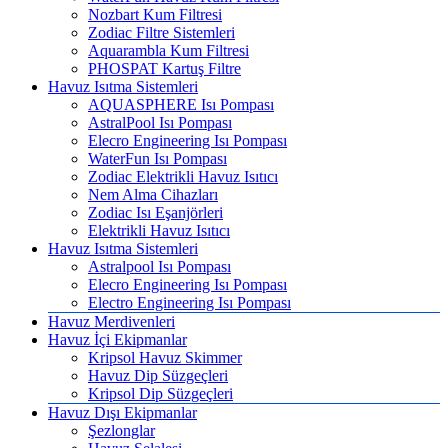
Nozbart Kum Filtresi
Zodiac Filtre Sistemleri
Aquarambla Kum Filtresi
PHOSPAT Kartuş Filtre
Havuz Isıtma Sistemleri
AQUASPHERE Isı Pompası
AstralPool Isı Pompası
Elecro Engineering Isı Pompası
WaterFun Isı Pompası
Zodiac Elektrikli Havuz Isıtıcı
Nem Alma Cihazları
Zodiac Isı Eşanjörleri
Elektrikli Havuz Isıtıcı
Havuz Isıtma Sistemleri
Astralpool Isı Pompası
Elecro Engineering Isı Pompası
Electro Engineering Isı Pompası
Havuz Merdivenleri
Havuz İçi Ekipmanlar
Kripsol Havuz Skimmer
Havuz Dip Süzgeçleri
Kripsol Dip Süzgeçleri
Havuz Dışı Ekipmanlar
Şezlonglar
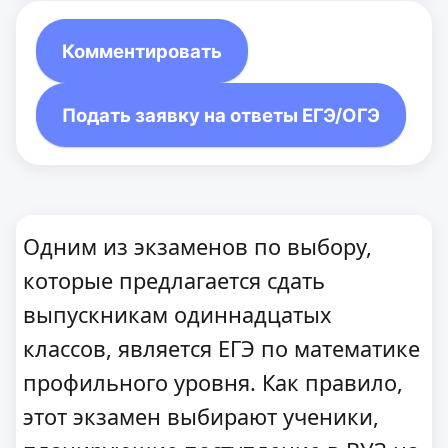
Комментировать
Подать заявку на ответы ЕГЭ/ОГЭ
Одним из экзаменов по выбору,
которые предлагается сдать
выпускникам одиннадцатых
классов, является ЕГЭ по математике
профильного уровня. Как правило,
этот экзамен выбирают ученики,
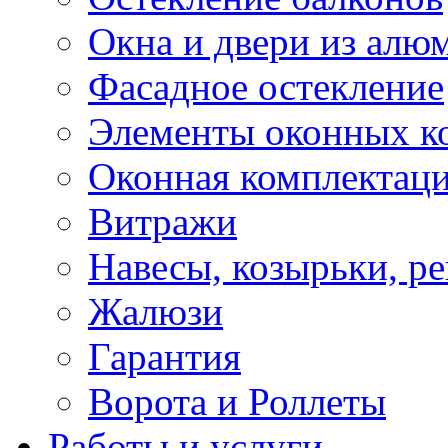
Окна и двери из алю
Фасадное остекление
Элементы оконных к
Оконная комплектац
Витражи
Навесы, козырьки, р
Жалюзи
Гарантия
Ворота и Роллеты
Работы и услуги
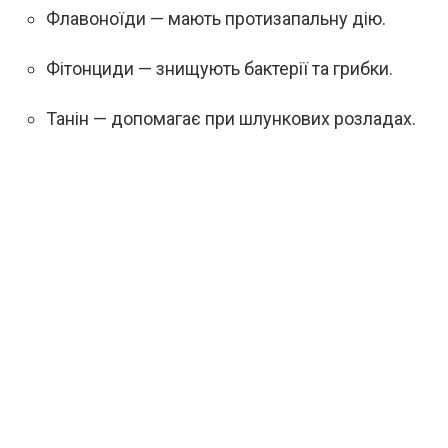
Флавоноїди — мають протизапальну дію.
Фітонциди — знищують бактерії та грибки.
Танін — допомагає при шлункових розладах.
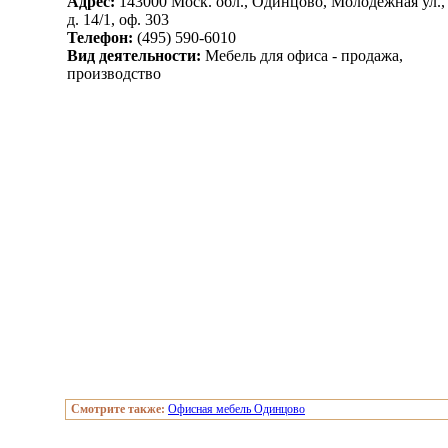
Адрес:
143000 Моск. обл., Одинцово, Молодежная ул.,
д. 14/1, оф. 303
Телефон:
(495) 590-6010
Вид деятельности:
Мебель для офиса - продажа,
производство
Смотрите также:
Офисная мебель Одинцово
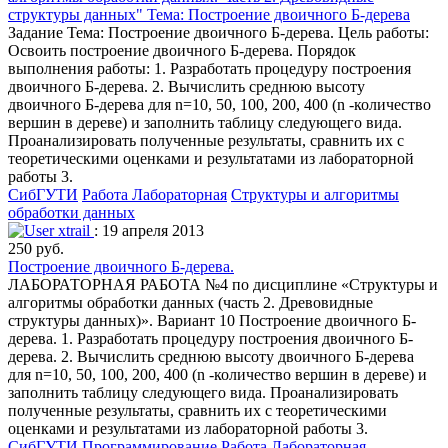
структуры данных" Тема: Построение двоичного Б-дерева
Задание Тема: Построение двоичного Б-дерева. Цель работы:
Освоить построение двоичного Б-дерева. Порядок
выполнения работы: 1. Разработать процедуру построения
двоичного Б-дерева. 2. Вычислить среднюю высоту
двоичного Б-дерева для n=10, 50, 100, 200, 400 (n -количество
вершин в дереве) и заполнить таблицу следующего вида.
Проанализировать полученные результаты, сравнить их с
теоретическими оценками и результатами из лабораторной
работы 3.
СибГУТИ
Работа Лабораторная
Структуры и алгоритмы
обработки данных
xtrail
: 19 апреля 2013
250 руб.
Построение двоичного Б-дерева.
ЛАБОРАТОРНАЯ РАБОТА №4 по дисциплине «Структуры и
алгоритмы обработки данных (часть 2. Древовидные
структуры данных)». Вариант 10 Построение двоичного Б-
дерева. 1. Разработать процедуру построения двоичного Б-
дерева. 2. Вычислить среднюю высоту двоичного Б-дерева
для n=10, 50, 100, 200, 400 (n -количество вершин в дереве) и
заполнить таблицу следующего вида. Проанализировать
полученные результаты, сравнить их с теоретическими
оценками и результатами из лабораторной работы 3.
СибГУТИ
Программирование
Работа Лабораторная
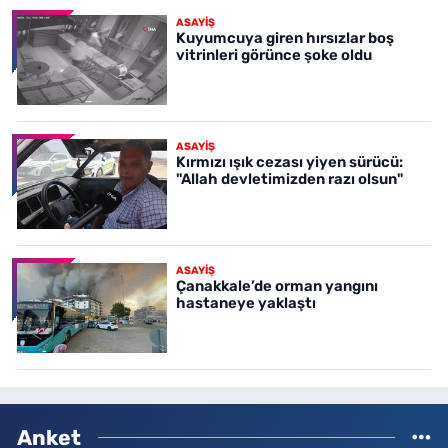
ASAYİŞ
Kuyumcuya giren hırsızlar boş
vitrinleri görünce şoke oldu
ASAYİŞ
Kırmızı ışık cezası yiyen sürücü:
"Allah devletimizden razı olsun"
ASAYİŞ
Çanakkale’de orman yangını
hastaneye yaklaştı
Anket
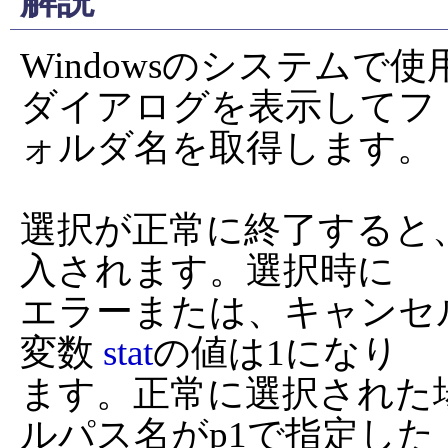
解説
Windowsのシステムで
ダイアログを表示してフ

ォルダ名を取得します。

選択が正常に終了すると
入されます。選択時に

エラーまたは、キャンセ
変数 
stat
の値は1になり

ます。正常に選択された
ルパス名がp1で指定した
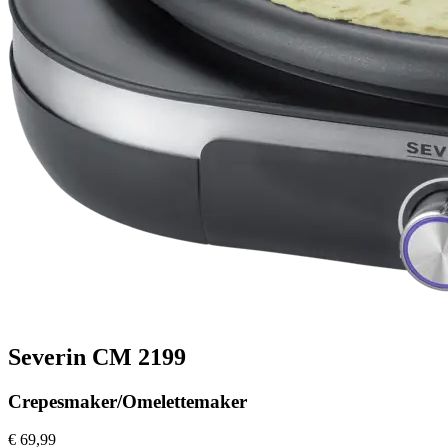
Severin CM 2199
Crepesmaker/Omelettemaker
€ 69,99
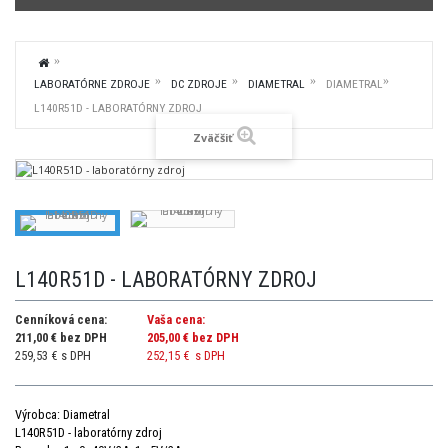
LABORATÓRNE ZDROJE
DC ZDROJE
DIAMETRAL
DIAMETRAL
L140R51D - LABORATÓRNY ZDROJ
Zväčšiť
L140R51D - LABORATÓRNY ZDROJ
Cenníková cena:
Vaša cena:
211,00 € bez DPH
205,00 €
bez DPH
259,53 € s DPH
252,15 €
s DPH
Výrobca: Diametral
L140R51D - laboratórny zdroj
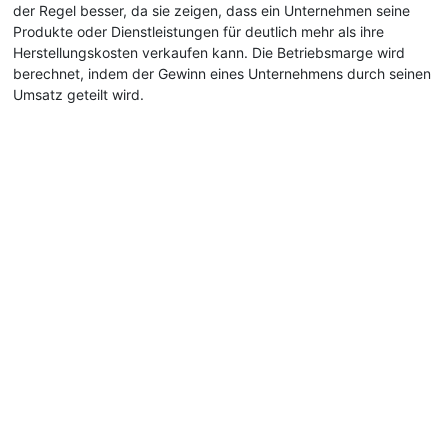
der Regel besser, da sie zeigen, dass ein Unternehmen seine
Produkte oder Dienstleistungen für deutlich mehr als ihre
Herstellungskosten verkaufen kann. Die Betriebsmarge wird
berechnet, indem der Gewinn eines Unternehmens durch seinen
Umsatz geteilt wird.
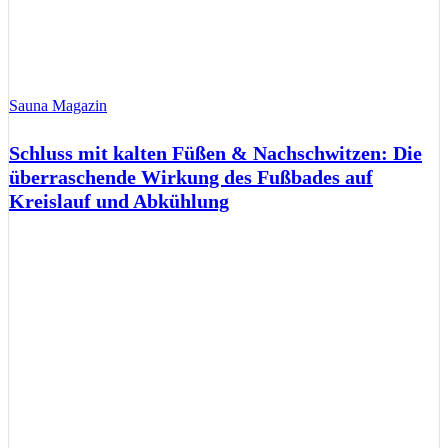
Sauna Magazin
Schluss mit kalten Füßen & Nachschwitzen: Die
überraschende Wirkung des Fußbades auf
Kreislauf und Abkühlung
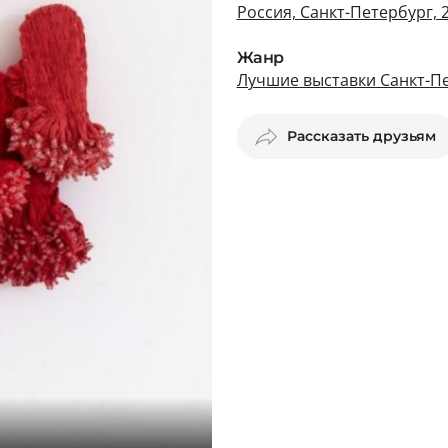
Россия, Санкт-Петербург, 2
Жанр
Лучшие выставки Санкт-П
Рассказать друзьям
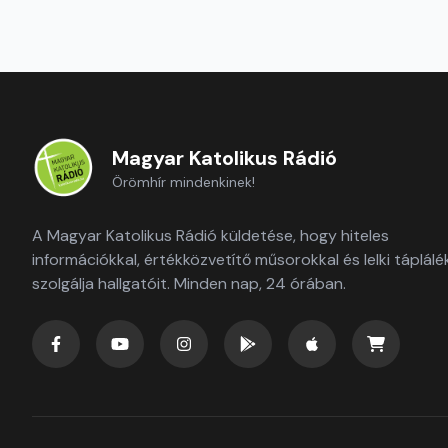
Magyar Katolikus Rádió
Örömhír mindenkinek!
A Magyar Katolikus Rádió küldetése, hogy hiteles
információkkal, értékközvetítő műsorokkal és lelki táplálé
szolgálja hallgatóit. Minden nap, 24 órában.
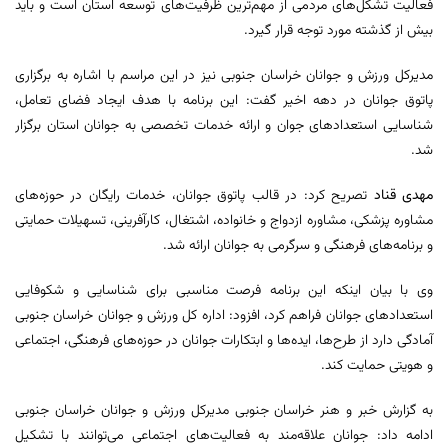
فعالیت تشکل‌های مردمی از مهم‌ترین ظرفیت‌های توسعه استان است و باید
بیش از گذشته مورد توجه قرار گیرد.
مدیرکل ورزش و جوانان خراسان جنوبی نیز در این مراسم با اشاره به برگزاری
پاتوق جوانان در دهه اخیر گفت: این برنامه با هدف ایجاد فضای تعامل،
شناسایی استعدادهای جوان و ارائه خدمات تخصصی به جوانان استان برگزار
شد.
مهدی قناد
تصریح کرد: در قالب پاتوق جوانان، خدمات رایگان در حوزه‌های
مشاوره پزشکی، مشاوره ازدواج و خانواده، اشتغال، کارآفرینی، تسهیلات حمایتی
و برنامه‌های فرهنگی و سرگرمی به جوانان ارائه شد.
وی با بیان اینکه این برنامه فرصت مناسبی برای شناسایی و شکوفایی
استعدادهای جوانان فراهم کرد، افزود: اداره کل ورزش و جوانان خراسان جنوبی
آمادگی دارد از طرح‌ها، ایده‌ها و ابتکارات جوانان در حوزه‌های فرهنگی، اجتماعی
و هویتی حمایت کند.
به گزارش خبر و هنر خراسان جنوبی مدیرکل ورزش و جوانان خراسان جنوبی
ادامه داد: جوانان علاقه‌مند به فعالیت‌های اجتماعی می‌توانند با تشکیل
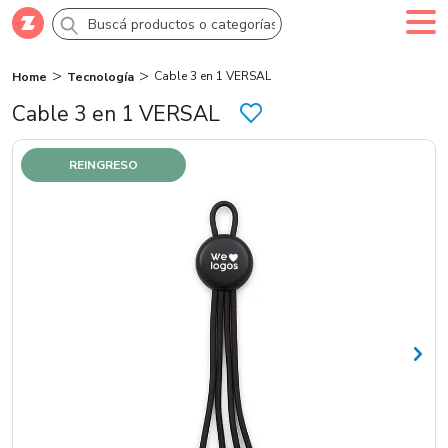
Cable 3 en 1 VERSAL
Home
Tecnología
Comprar
Creá tu cuenta
Ingresá
Cable 3 en 1 VERSAL
Categorías
REINGRESO
SALE 70% OFF
Novedades
Campañas
Logo 24hs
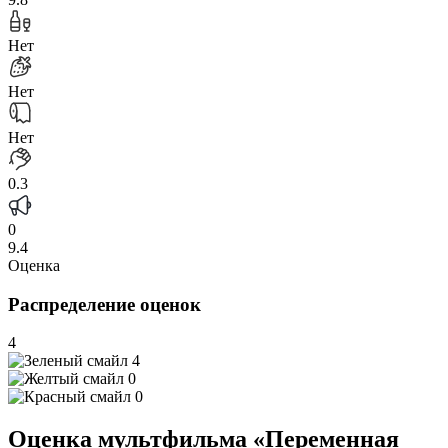
Нет
Нет
Нет
0.3
0
9.4
Оценка
Распределение оценок
4
4
0
0
Оценка мультфильма «Переменная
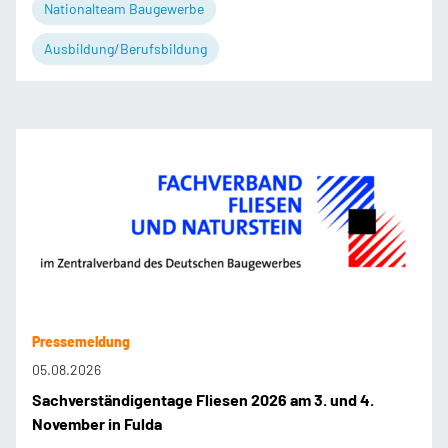
Nationalteam Baugewerbe
Ausbildung/Berufsbildung
Pressemeldung
05.08.2026
Sachverständigentage Fliesen 2026 am 3. und 4.
November in Fulda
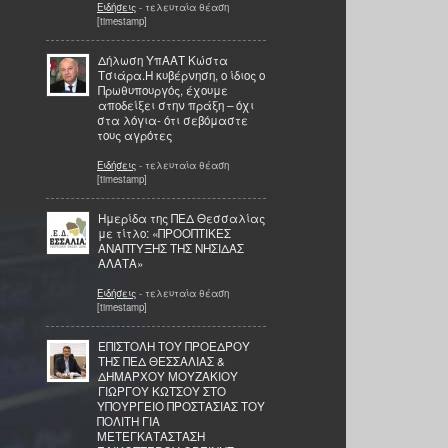
Ειδήσεις
- τελευταία θέαση
[timestamp]
Δήλωση ΥπΑΑΤ Κώστα
Τσιάρα.Η κυβέρνηση, ο ίδιος ο
Πρωθυπουργός, έχουμε
αποδείξει στην πράξη – όχι
στα λόγια- ότι σεβόμαστε
τους αγρότες
Ειδήσεις
- τελευταία θέαση
[timestamp]
Ημερίδα της ΠΕΔ Θεσσαλίας
με τίτλο: «ΠΡΟΟΠΤΙΚΕΣ
ΑΝΑΠΤΥΞΗΣ ΤΗΣ ΝΗΣΙΔΑΣ
ΑΛΑΤΑ»
Ειδήσεις
- τελευταία θέαση
[timestamp]
ΕΠΙΣΤΟΛΗ ΤΟΥ ΠΡΟΕΔΡΟΥ
ΤΗΣ ΠΕΔ ΘΕΣΣΑΛΙΑΣ &
ΔΗΜΑΡΧΟΥ ΜΟΥΖΑΚΙΟΥ
ΓΙΩΡΓΟΥ ΚΩΤΣΟΥ ΣΤΟ
ΥΠΟΥΡΓΕΙΟ ΠΡΟΣΤΑΣΙΑΣ ΤΟΥ
ΠΟΛΙΤΗ ΓΙΑ
ΜΕΤΕΓΚΑΤΑΣΤΑΣΗ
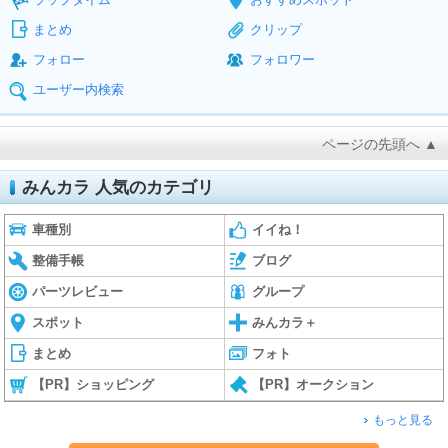
まとめ
クリップ
フォロー
フォロワー
ユーザー内検索
ページの先頭へ ▲
みんカラ 人気のカテゴリ
車種別
イイね！
整備手帳
ブログ
パーツレビュー
グループ
スポット
みんカラ＋
まとめ
フォト
【PR】ショッピング
【PR】オークション
もっと見る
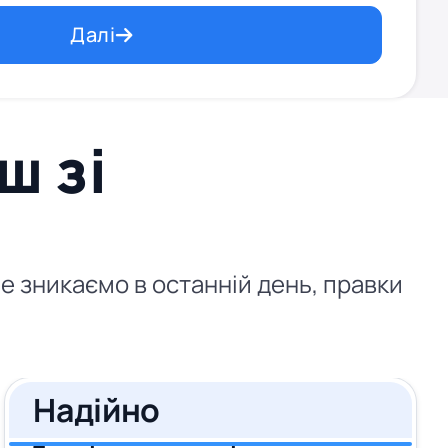
Далі
ш зі
не зникаємо в останній день, правки
Надійно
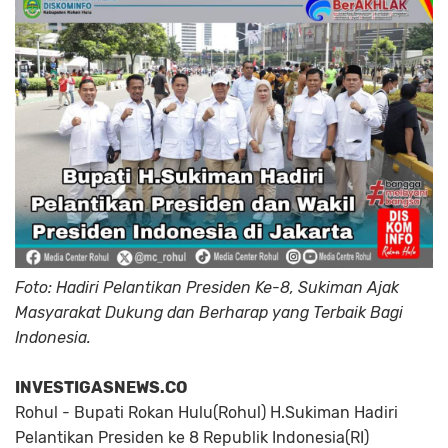
Foto: Hadiri Pelantikan Presiden Ke-8, Sukiman Ajak
Masyarakat Dukung dan Berharap yang Terbaik Bagi
Indonesia.
INVESTIGASNEWS.CO
Rohul - Bupati Rokan Hulu(Rohul) H.Sukiman Hadiri
Pelantikan Presiden ke 8 Republik Indonesia(RI)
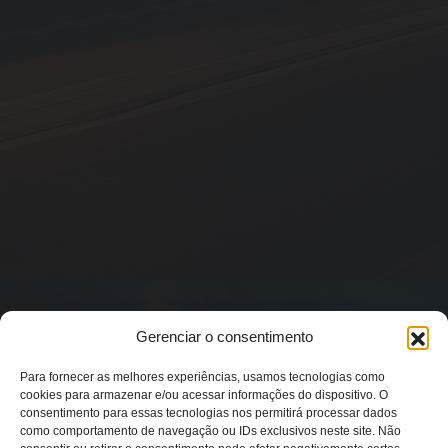
Gerenciar o consentimento
Para fornecer as melhores experiências, usamos tecnologias como
cookies para armazenar e/ou acessar informações do dispositivo. O
consentimento para essas tecnologias nos permitirá processar dados
como comportamento de navegação ou IDs exclusivos neste site. Não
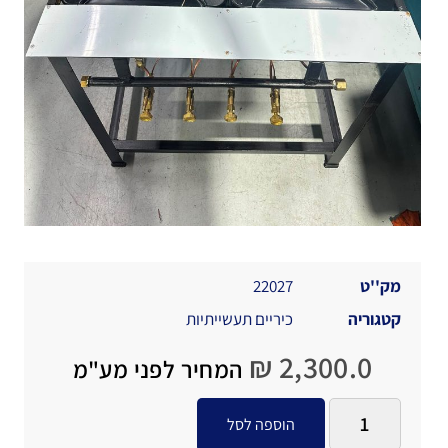
מק''ט
22027
קטגוריה
כיריים תעשייתיות
₪
2,300.0
המחיר לפני מע"מ
הוספה לסל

____________

_Problem to work on:_
One stretch of the lines above is wanted, from the line that contains "Проанализировать полученные результаты, сравнить" through the line that contains "дерева. 2. Вычислить среднюю высоту двоичного". Output it exactly.

_Your response:_
Проанализировать полученные результаты, сравнить их с
теоретическими оценками и результатами из лабораторной
работы 3.
СибГУТИ
Работа Лабораторная
Структуры и алгоритмы
обработки данных
xtrail
: 19 апреля 2013
250 руб.
Построение двоичного Б-дерева.
ЛАБОРАТОРНАЯ РАБОТА №4 по дисциплине «Структуры и
алгоритмы обработки данных (часть 2. Древовидные
структуры данных)». Вариант 10 Построение двоичного Б-
дерева. 1. Разработать процедуру построения двоичного Б-
дерева. 2. Вычислить среднюю высоту двоичного Б-дерева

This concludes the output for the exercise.